Coroner finds diving death accidental

The coroner’s report on the diving death of 23 year old Malaysian student Luqmanulhakim Bin Moien on April 28th, 2014 in Lake Puketirini, Huntly was released late last year. The coroner found the death to be accidental, but has asked for his recommendations arising from the event to be widely publicised.

The coroner said Mr Moien was a Malaysian learning to dive at a commercial diver training course being held at Lake Puketirini, Huntly, when he became separated from other in his group. He was seen breaking the water and in distress and not wearing his face mask or regulator.

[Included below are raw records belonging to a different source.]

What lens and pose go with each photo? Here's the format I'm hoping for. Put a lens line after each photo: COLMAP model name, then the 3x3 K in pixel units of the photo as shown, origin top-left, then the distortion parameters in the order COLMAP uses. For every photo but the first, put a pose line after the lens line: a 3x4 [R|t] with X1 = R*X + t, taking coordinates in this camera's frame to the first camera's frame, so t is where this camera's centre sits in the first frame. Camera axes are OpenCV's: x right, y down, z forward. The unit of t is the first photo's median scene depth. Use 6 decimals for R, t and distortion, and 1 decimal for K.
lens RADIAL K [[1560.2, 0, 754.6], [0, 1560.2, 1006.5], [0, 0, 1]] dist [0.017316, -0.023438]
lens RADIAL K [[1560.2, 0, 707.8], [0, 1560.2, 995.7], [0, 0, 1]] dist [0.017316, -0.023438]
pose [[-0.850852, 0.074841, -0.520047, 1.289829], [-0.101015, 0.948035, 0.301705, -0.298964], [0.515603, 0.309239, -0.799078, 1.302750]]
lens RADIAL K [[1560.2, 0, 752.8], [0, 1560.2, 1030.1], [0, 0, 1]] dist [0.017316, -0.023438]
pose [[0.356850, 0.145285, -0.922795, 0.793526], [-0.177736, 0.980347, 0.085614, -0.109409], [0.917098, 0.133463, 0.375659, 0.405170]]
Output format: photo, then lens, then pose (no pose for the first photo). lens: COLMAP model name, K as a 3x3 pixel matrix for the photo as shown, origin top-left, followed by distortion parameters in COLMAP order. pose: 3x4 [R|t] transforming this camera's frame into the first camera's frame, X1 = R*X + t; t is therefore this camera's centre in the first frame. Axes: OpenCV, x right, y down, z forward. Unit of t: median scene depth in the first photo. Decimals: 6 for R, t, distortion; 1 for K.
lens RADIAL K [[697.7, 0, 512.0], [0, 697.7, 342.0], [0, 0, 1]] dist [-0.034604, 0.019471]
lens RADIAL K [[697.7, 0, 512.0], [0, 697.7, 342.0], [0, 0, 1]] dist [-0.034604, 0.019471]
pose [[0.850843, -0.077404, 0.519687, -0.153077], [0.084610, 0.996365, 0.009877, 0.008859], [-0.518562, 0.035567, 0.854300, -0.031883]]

A search was commenced and Mr Moien was located on the lake bottom not breathing. He was brought to the shore of the lake. Emergency services had been notified. CPR was commenced immediately and continued until his death was declared by paramedics at the scene. The reason Mr Moien lost his mask and was not using his regulator could not be established. Testing showed that all of his diving equipment was in good functioning order. However the BCD used by Mr Moien was too large for his small frame and Mr Moien had placed too much weight on his weight belt.

These matters are likely to have exacerbated Mr Moien’s distress when he found himself in difficulty while submerged in the cold lake waters and zero visibility because of the large silt cloud. While Mr Moien was a recreational dive with some experience he was not experienced diving in these conditions. He died as a result of drowning and his death was found to be accidental.

The coroner said several issues in the case could easily occur on other diving training courses, resulting in the following recommendations for them:

  1. Assess the validity of students’ previous dive history and records
  2. Assess the site and if it suitable for the experience level of the students
  3. Assess the students’ abilities. Is the student capable of the dive? Is the student able to recover themselves unassisted if the need arises?
  4. Plan for the ability to abort the dive if the situation changes rapidly.
  5. Highlight the importance of regular buoyancy checks. Do not rely on students to continually monitor their weight.
  6. Dive with a source of light (torch, chemical glow stick) in low light level conditions.
  7. Always carry some form of cutting implement that is easily reachable in an emergency
  8. All divers to carry a watch or timing device on all dives
  9. Ensure communication equipment is utilised at all times
  10. Ensure lifelines or float lines are used when possible, unless risk of entanglement makes it impractical
  11. Training facility to adhere to the correct standards (AS/NZS2299)
  12. Ensure duties and roles (Diver, Diver’s Attendant, Standby Diver, Supervisor, Assessor, Instructor, are clearly assigned and adhered to
  13. Whenever possible reduce the ratio of student divers. If only one diver needs to conduct a dive then conduct a dive with one student only
  14. Ensure all students are familiar with the operation of all equipment.